WHAT TO DO:
Leave out the pictures and restate the rest of the data exactly.

--- DATA EXCERPT Enclosed Below ---

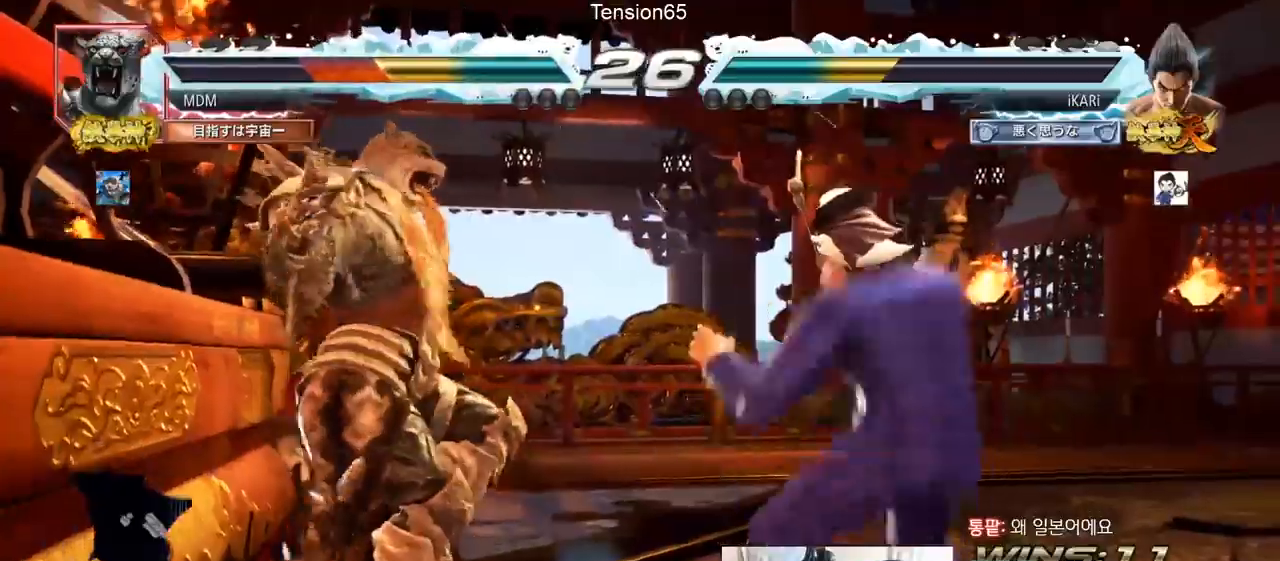
Gameplay with a controller (arcade stick); each line is a JSON object with the inputs held at the frame after it. "events" lists button and stick changes between this image and that frame as [ms after this image, input, new state], when the widget could be followed in between. Not read: L3 R3.
{"buttons": ["CIRCLE"], "left_stick": "center", "events": [[17, "left_stick", "center"], [34, "CIRCLE", "up"], [100, "CIRCLE", "down"], [217, "CIRCLE", "up"], [284, "CIRCLE", "down"], [334, "CIRCLE", "up"], [384, "CIRCLE", "down"], [434, "CIRCLE", "up"], [501, "CIRCLE", "down"]]}
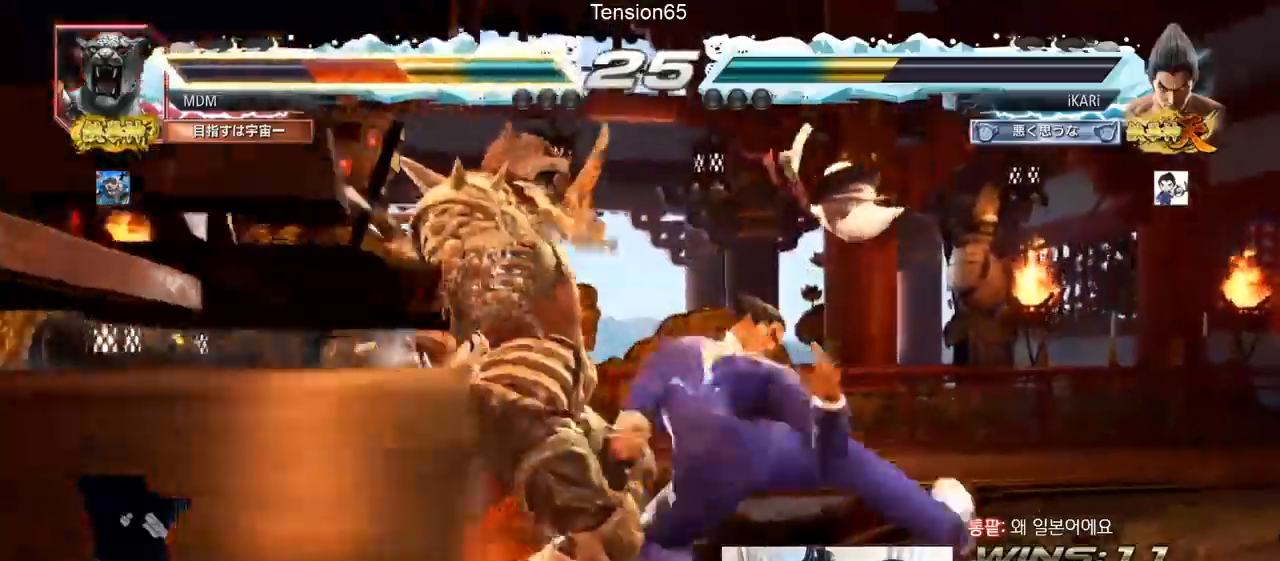
{"buttons": ["CIRCLE"], "left_stick": "center", "events": [[33, "CIRCLE", "up"], [83, "CIRCLE", "down"], [133, "CIRCLE", "up"], [183, "CIRCLE", "down"], [217, "CIRCLE", "up"], [283, "CIRCLE", "down"], [317, "CIRCLE", "up"], [367, "CIRCLE", "down"], [417, "CIRCLE", "up"], [467, "CIRCLE", "down"]]}
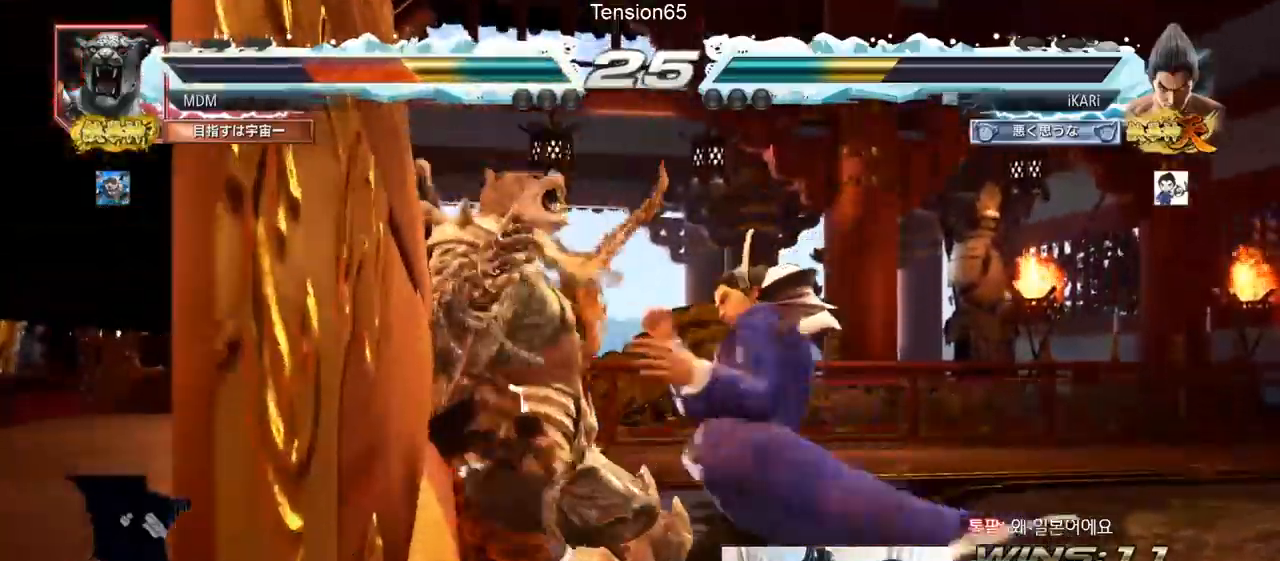
{"buttons": ["TRIANGLE"], "left_stick": "center", "events": [[50, "CIRCLE", "up"], [117, "TRIANGLE", "down"], [167, "TRIANGLE", "up"], [200, "TRIANGLE", "down"], [250, "TRIANGLE", "up"], [300, "TRIANGLE", "down"], [334, "TRIANGLE", "up"], [384, "TRIANGLE", "down"]]}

--- End of Enclosed DATA EXCERPT ---

WRITTEN REPLY:
Gameplay with a controller (arcade stick); each line is a JSON object with the inputs held at the frame after it. "events" lists button and stick changes between this image and that frame as [ms after this image, input, new state], when the widget could be followed in between. Not read: L3 R3.
{"buttons": ["CIRCLE"], "left_stick": "center", "events": [[17, "left_stick", "center"], [34, "CIRCLE", "up"], [100, "CIRCLE", "down"], [217, "CIRCLE", "up"], [284, "CIRCLE", "down"], [334, "CIRCLE", "up"], [384, "CIRCLE", "down"], [434, "CIRCLE", "up"], [501, "CIRCLE", "down"]]}
{"buttons": ["CIRCLE"], "left_stick": "center", "events": [[33, "CIRCLE", "up"], [83, "CIRCLE", "down"], [133, "CIRCLE", "up"], [183, "CIRCLE", "down"], [217, "CIRCLE", "up"], [283, "CIRCLE", "down"], [317, "CIRCLE", "up"], [367, "CIRCLE", "down"], [417, "CIRCLE", "up"], [467, "CIRCLE", "down"]]}
{"buttons": ["TRIANGLE"], "left_stick": "center", "events": [[50, "CIRCLE", "up"], [117, "TRIANGLE", "down"], [167, "TRIANGLE", "up"], [200, "TRIANGLE", "down"], [250, "TRIANGLE", "up"], [300, "TRIANGLE", "down"], [334, "TRIANGLE", "up"], [384, "TRIANGLE", "down"]]}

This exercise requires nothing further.